Get off your high horse
A child of the Greek civil war, my grandmother came to Australia as an economic refugee in 1954. She began her Australian life in the rural immigration camps on the border of Victoria and New South Wales. Throughout her life, she encountered multitudes of sonic ecologies, such as the changing environment from Greece to Australia. The air, forests, water, plains, birds, and insects which constructed the geography and climate of her life were fragmented. John Berger calls emigration a type of dismantling of the center of the world, a movement “into a lost, disorientation of fragments.” (1) I contend, that in listening closely to my grandmother's voice I will hear these fragments and traces of her ecological stories.
Grandmother’s voice is paradoxically metaphorical and literal; it is immediate and at the same time it is a cultural constitution. My grandmother has a relationship to the environment and sound, and also a direct relationship with me through the character of her voice. Her voice leaves an imprint on me and informs my microcosm of making and composing. This effect is similar to the way the ecological soundscape imprints and impacts the experience of the listener. Through a system of archetypal sounds like bird song, cicada rhythms, and the ocean—the sense of self and soundscape become inextricably linked. (2)

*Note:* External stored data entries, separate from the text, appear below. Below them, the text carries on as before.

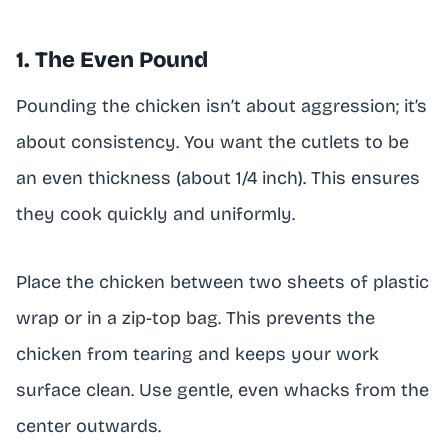
1. The Even Pound
Pounding the chicken isn’t about aggression; it’s
about consistency. You want the cutlets to be
an even thickness (about 1/4 inch). This ensures
they cook quickly and uniformly.
Place the chicken between two sheets of plastic
wrap or in a zip-top bag. This prevents the
chicken from tearing and keeps your work
surface clean. Use gentle, even whacks from the
center outwards.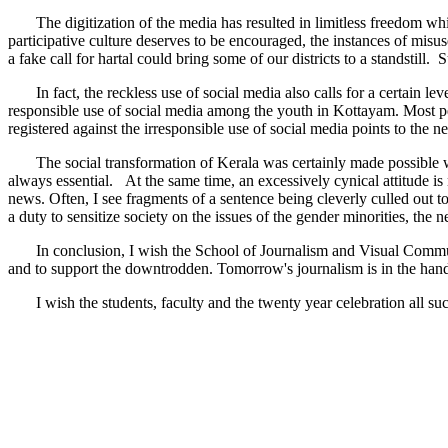
The digitization of the media has resulted in limitless freedom which
participative culture deserves to be encouraged, the instances of misus
a fake call for hartal could bring some of our districts to a standstill
In fact, the reckless use of social media also calls for a certain le
responsible use of social media among the youth in Kottayam. Most peo
registered against the irresponsible use of social media points to the 
The social transformation of Kerala was certainly made possible with 
always essential. At the same time, an excessively cynical attitude is
news. Often, I see fragments of a sentence being cleverly culled out to
a duty to sensitize society on the issues of the gender minorities, th
In conclusion, I wish the School of Journalism and Visual Communicati
and to support the downtrodden. Tomorrow's journalism is in the hands
I wish the students, faculty and the twenty year celebration all suc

Andrew Whitehouse unpacks this psychological effect of sound and selfhood when speaking of sonic disappearance. He references the account of a farmer’s experience when encountering the absence of bird song after a spraying program was implemented to control fire ants in his town. The local residents experienced a shock that was “unexpected and unnerving.”(3) Their lives were accompanied by these familiar companions and highlights the emotional effect of changing sonic ecologies on the listener. Whitehouse argues that there are “symbolic and moral connotations of listening to birds in the Anthropocene that follow from their iconic and indexical grounding in places.” (4) This produces a series of anxious semiotics, where even positive affiliations can have “uncertain implications.” (5) I feel these implications when listening to my grandmother’s voice as I witness her eventual disappearance.
1 John Berger, And Our Faces, My Heart, Brief as Photos, (New York: Pantheon Books, 1984), 57.
2 Lawrence Kramer, The Hum of the World: A Philosophy of Listening, (Oakland: University of California Press, 2018), 91.
3 Andrew Whitehouse, “Listening to Birds in the Anthropocene, The Anxious Semiotics of Sound in a Human-Dominated World,” Environmental Humanities, vol. 6, (2015), 55. http://www.environmentalhumanities.org/arch/vol6/6.3.pdf.
4 Whitehouse, “Listening to Birds in the Anthropocene,” 56.